Amid the #MeToo Movement, a U.S. President Who 'Slut-Shames' in Tweets

In a tweet on Tuesday, Sen. Elizabeth Warren (D–Mass.) accused the president of the United States of slut-shaming.

“Are you really trying to bully, intimidate and slut-shame @SenGillibrand? Do you know who you’re picking a fight with? Good luck with that.”

Warren was coming to the defense of Sen. Kirsten Gillibrand (D–N.Y.) whom the president had attacked moments earlier in his own tweet that reeked of sexual innuendo.

“Lightweight Senator Kirsten Gillibrand, a total flunky for Chuck Schumer and someone who would come to my office ‘begging’ for campaign contributions not so long ago (and would do anything for them), is now in the ring fighting against Trump. Very disloyal to Bill & Crooked-USED!”
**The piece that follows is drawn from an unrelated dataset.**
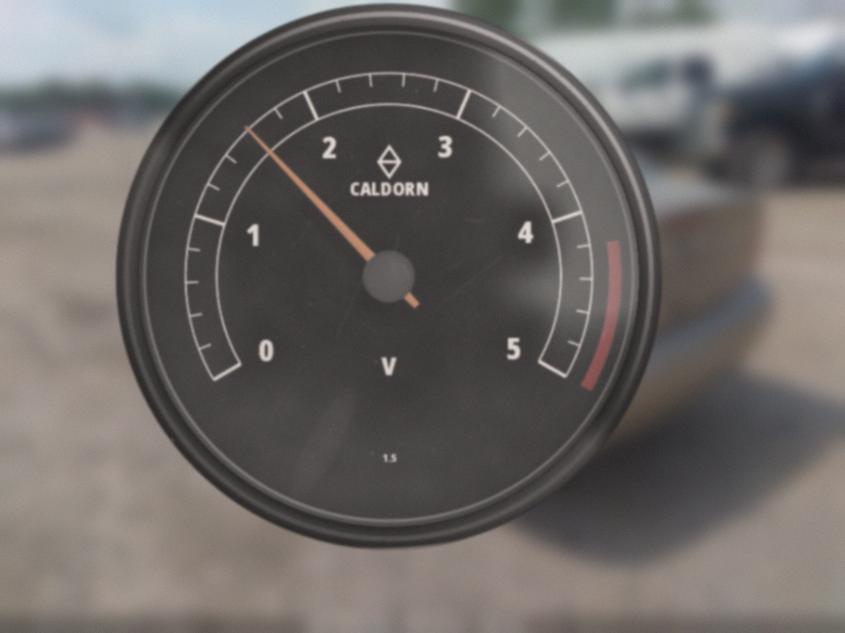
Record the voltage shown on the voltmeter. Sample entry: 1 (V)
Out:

Gillibrand, meanwhile, issued her own response to the president: “You cannot silence me or the millions of women who have gotten off the sidelines to speak out about the unfitness and shame you have brought to the Oval Office.”
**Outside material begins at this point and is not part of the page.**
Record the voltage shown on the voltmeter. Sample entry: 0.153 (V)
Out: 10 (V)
It would have been a surreal exchange in any circumstance, but it was even more so considering how it all started.

Trump’s tweet was an apparent response to Gillibrand’s demand on Monday that the president resign due to allegations of sexual misconduct—which he denies—that arose before his election. Three women who accuse Trump of sexual assault and sexual harassment appeared on Megyn Kelly Live and held a separate news conference on Monday to reintroduce their claims against the president, which range from groping on an airplane to unwanted kisses in Trump Tower.

Trump essentially countered those accusations on Tuesday with more degrading behavior: sexual harassment toward Gillibrand. Trump did with his words what his accusers claim he did with his hands and lips: reduce women to their sexual attributes, casting them as subservient play things of powerful men.

Given Trump’s track record of hurling crude and uncreative insults at women who criticize him (recall his “bleeding badly from a face-lift” comment about MSNBC’s Mika Brzezinski and his poorly veiled reference to Megyn Kelly’s menstrual cycle), Tuesday’s tweet might have made just a ripple had it not landed so squarely in the swell of post-Weinstein support for women alleging mistreatment by powerful men.

The contrast is head-spinning.

As the public pays credence to accusers, the White House calls them unequivocal liars. While pop culture heralds the women who’ve come forward, Trump answers their outcry with the exact behavior they’re speaking out against.